8.5/10

Sideways

On dit que le vin est la boisson de la civilisation par excellence. A voir le dernier film d'Alexander Payne on le croirait presque. En tout cas le vin est issu d'un mélange subtil alliant les qualités du cépage, l'ensoleillement et les secrets de fabrication des vignerons. Il en est de même pour Sideways. Un film intimiste, à la française, qui se déroule au milieu des vignobles californiens : l'exception culturelle française si souvent encensée a du souci à se faire. Que ce soit en ce qui concerne la viticulture ou bien dans le domaine d'un certain cinéma intellectuel, la prédominance française auto-proclamée et tant vantée pourrait bien en prendre un coup.

L'histoire est très simple, deux amis se retrouvent le temps d'une semaine pour enterrer la vie de garçon de l'un des deux qui va se marier. En compagnie de son témoin, dépressif chronique et écrivain raté, le futur jeune marié, ex-acteur de série TV survivant en faisant de la publicité, est bien décidé à se payer du bon temps pour une dernière fois. Ils prennent la route des vins avec deux conceptions diamétralement opposées de l'existence : entre l'hédonisme infantile de l'un et la prise de tête existentialiste de l'autre.

On le voit le pitch est à peine différent de celui de Very bad things. Pourtant on ne pourrait trouver deux films plus différents l'un de l'autre. Si l'un est une comédie frisant la débilité l'autre est un film profond sur les rapports humains. Sideways est tout sauf le film auquel vous pensez quand je prononce les mots : "film hollywoodien". Le personnage de Miles, l'écrivain dépressif, fait irrésistiblement penser à un Woody Allen première époque : une espèce d'être mal dans sa peau et intellectualisant à outrance. Si Miles est prisonnier de son esprit, c'est tout le contraire en ce qui concerne Jack, le futur marié. Il est quant à lui prisonnier de son corps et de ses pulsions. Il ne peut se retenir même quand il reçoit une première (douloureuse) leçon. Rien ne semble pouvoir l'atteindre dans son nirvana sensuel.
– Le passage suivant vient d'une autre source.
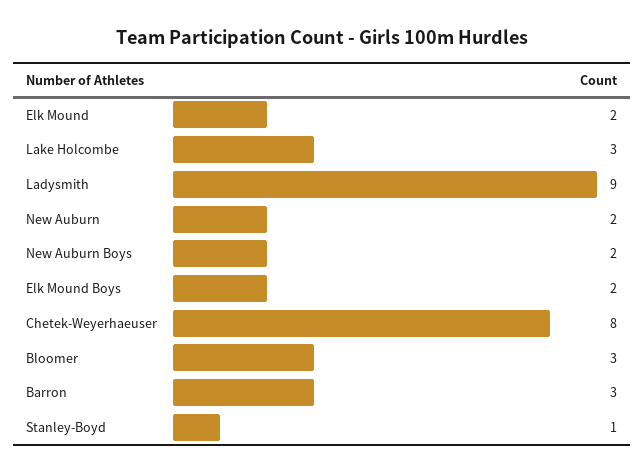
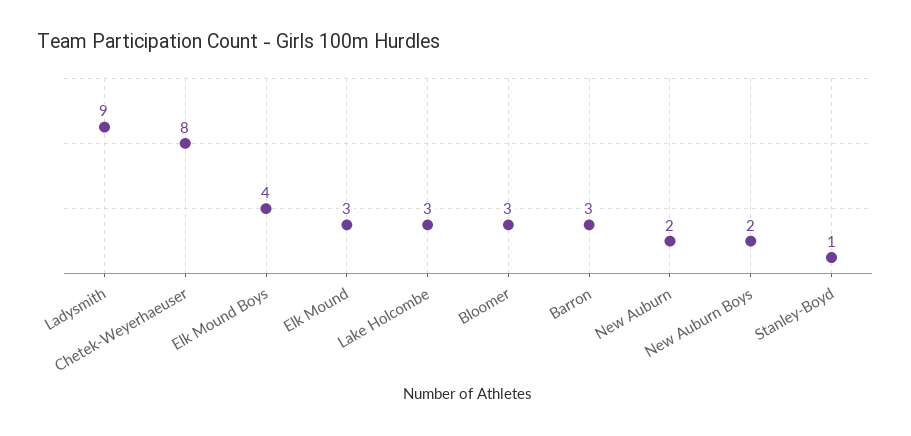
  {
-   "Elk Mound": 2,
+   "Elk Mound": 3,
    "Lake Holcombe": 3,
    "Ladysmith": 9,
    "New Auburn": 2,
    "New Auburn Boys": 2,
-   "Elk Mound Boys": 2,
+   "Elk Mound Boys": 4,
    "Chetek-Weyerhaeuser": 8,
    "Bloomer": 3,
    "Barron": 3,
    "Stanley-Boyd": 1
  }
Cependant, au fur et à mesure qu'avance ce road-movie existentiel, on va voir les deux amis déteindre l'un sur l'autre. A la manière dont s'élabore un grand cru on voit petit à petit les échanges influer sur les personnages : comme le vin qui tire son goût du fût dans lequel il est entreposé, comme le vin dont la composition et le goût changent des années après avoir été embouteillé, comme le vin qui retient de chaque événement, même le plus insignifiant, un arôme particulier. Un film sans esbroufes à consommer sans modération.